■ EXERCISE DETAILS
Which lines in the data below contain the word "flow"? Return each of them.

■ RECORDS TO PROCESS
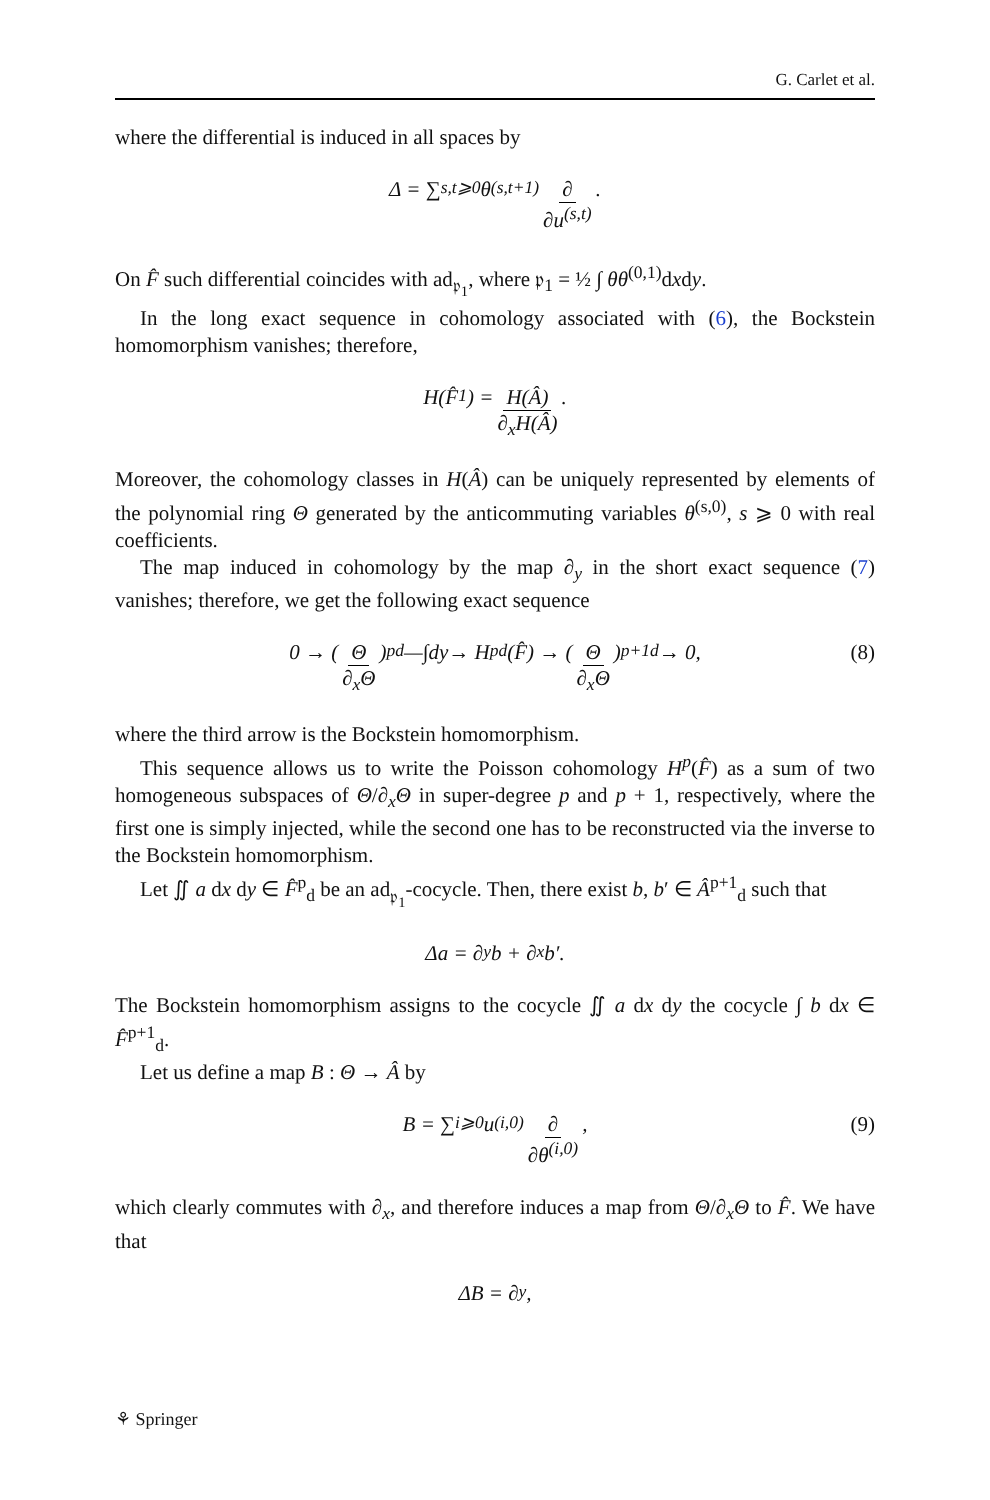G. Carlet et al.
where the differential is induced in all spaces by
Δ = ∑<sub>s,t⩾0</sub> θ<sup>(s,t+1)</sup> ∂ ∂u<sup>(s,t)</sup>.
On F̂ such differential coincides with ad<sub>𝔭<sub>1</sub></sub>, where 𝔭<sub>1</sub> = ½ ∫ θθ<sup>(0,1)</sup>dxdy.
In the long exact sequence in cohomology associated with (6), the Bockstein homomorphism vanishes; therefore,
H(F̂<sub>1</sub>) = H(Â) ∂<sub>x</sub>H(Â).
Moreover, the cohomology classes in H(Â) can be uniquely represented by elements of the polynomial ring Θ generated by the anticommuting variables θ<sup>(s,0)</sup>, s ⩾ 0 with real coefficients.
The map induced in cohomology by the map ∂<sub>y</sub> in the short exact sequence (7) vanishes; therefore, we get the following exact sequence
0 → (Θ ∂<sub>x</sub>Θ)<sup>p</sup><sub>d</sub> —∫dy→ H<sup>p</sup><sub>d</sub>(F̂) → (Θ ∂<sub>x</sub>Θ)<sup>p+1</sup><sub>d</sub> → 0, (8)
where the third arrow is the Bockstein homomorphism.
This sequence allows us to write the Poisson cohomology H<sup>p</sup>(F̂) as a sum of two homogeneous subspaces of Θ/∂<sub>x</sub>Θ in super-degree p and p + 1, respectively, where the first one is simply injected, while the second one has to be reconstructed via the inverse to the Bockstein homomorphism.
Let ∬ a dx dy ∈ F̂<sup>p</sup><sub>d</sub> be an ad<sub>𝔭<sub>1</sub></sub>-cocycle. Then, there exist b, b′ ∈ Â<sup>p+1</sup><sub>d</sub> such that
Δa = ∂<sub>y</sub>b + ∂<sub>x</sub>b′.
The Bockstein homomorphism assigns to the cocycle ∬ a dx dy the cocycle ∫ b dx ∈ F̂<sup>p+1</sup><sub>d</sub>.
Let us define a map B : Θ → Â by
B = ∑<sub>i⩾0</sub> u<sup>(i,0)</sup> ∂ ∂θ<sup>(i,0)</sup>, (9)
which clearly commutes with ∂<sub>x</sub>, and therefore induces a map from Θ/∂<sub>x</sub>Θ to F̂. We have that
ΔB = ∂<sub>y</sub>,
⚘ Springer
==
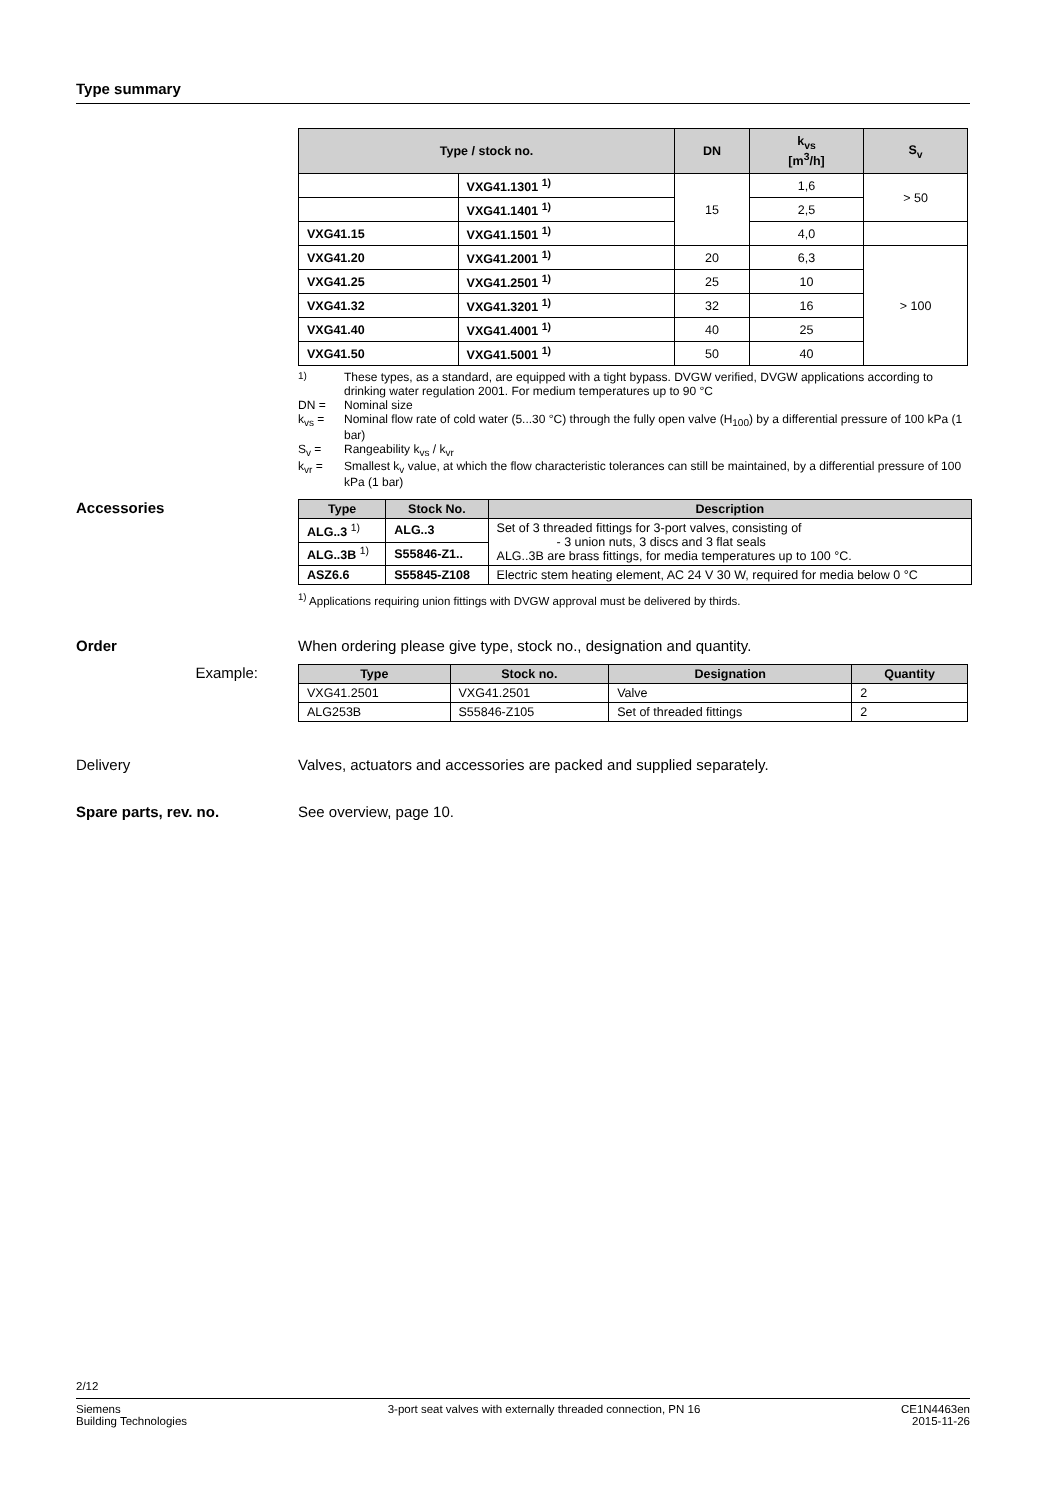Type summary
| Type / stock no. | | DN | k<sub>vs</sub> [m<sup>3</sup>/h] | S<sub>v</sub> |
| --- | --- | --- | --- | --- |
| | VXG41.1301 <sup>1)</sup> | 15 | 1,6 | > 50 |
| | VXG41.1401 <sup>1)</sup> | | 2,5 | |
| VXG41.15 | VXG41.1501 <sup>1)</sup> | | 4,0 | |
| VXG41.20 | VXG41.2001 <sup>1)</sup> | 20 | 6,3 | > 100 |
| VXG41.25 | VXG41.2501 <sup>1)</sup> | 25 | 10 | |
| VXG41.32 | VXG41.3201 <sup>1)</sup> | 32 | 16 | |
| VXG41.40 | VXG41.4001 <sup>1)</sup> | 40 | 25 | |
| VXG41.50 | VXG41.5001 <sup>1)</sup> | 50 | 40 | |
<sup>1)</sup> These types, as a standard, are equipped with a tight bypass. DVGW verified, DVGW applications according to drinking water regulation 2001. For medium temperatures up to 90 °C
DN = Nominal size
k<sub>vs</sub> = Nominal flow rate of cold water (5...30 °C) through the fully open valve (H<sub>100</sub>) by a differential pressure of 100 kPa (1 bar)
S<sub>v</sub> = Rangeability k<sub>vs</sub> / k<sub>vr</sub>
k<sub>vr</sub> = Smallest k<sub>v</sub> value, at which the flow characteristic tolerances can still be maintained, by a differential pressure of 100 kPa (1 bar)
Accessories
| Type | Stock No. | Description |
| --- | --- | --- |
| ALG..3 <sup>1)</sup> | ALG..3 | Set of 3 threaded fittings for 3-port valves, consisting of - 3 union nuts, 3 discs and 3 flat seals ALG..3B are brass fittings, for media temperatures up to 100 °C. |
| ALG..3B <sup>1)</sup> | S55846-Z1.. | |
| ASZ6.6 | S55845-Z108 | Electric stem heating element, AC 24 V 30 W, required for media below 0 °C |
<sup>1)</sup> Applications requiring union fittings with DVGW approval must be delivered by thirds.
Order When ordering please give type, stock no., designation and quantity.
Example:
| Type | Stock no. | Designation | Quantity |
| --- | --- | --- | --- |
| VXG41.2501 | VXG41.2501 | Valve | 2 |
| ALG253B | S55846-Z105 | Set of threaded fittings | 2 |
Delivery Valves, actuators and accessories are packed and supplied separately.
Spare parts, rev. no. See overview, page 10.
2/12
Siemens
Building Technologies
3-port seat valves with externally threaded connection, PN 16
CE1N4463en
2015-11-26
* * *
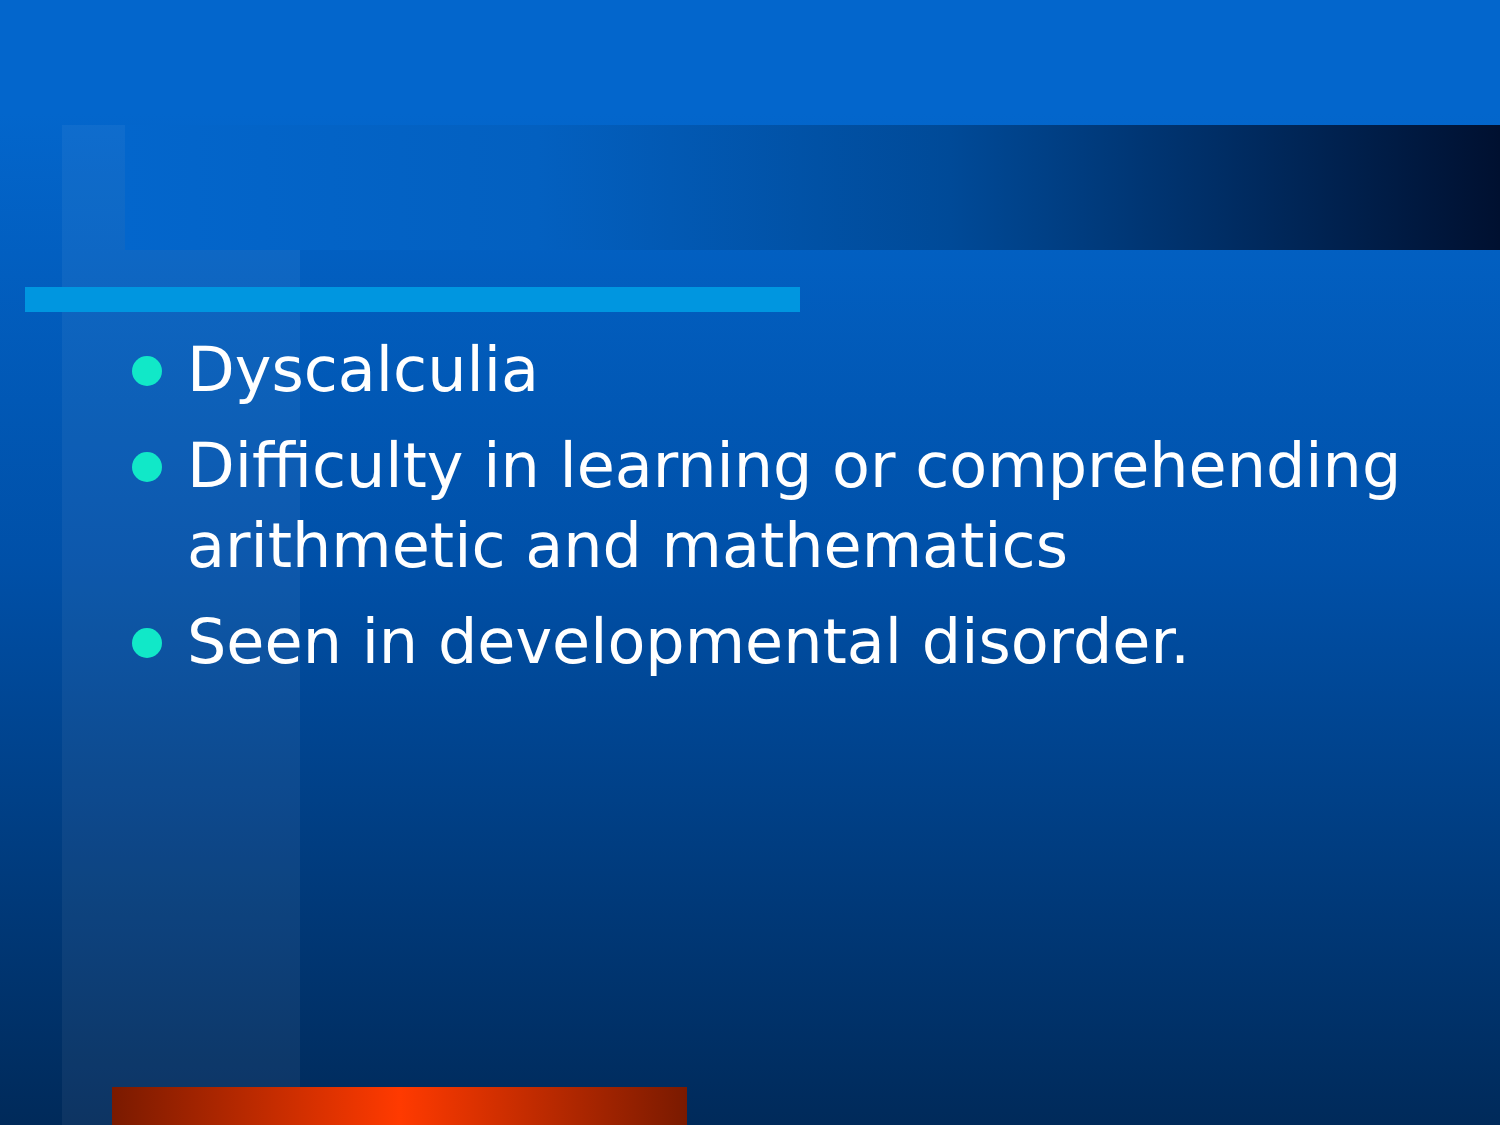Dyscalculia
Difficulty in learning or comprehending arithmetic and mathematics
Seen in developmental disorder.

■ ANSWER BELOW
k<sub>vs</sub> = Nominal flow rate of cold water (5...30 °C) through the fully open valve (H<sub>100</sub>) by a differential pressure of 100 kPa (1 bar)
k<sub>vr</sub> = Smallest k<sub>v</sub> value, at which the flow characteristic tolerances can still be maintained, by a differential pressure of 100 kPa (1 bar)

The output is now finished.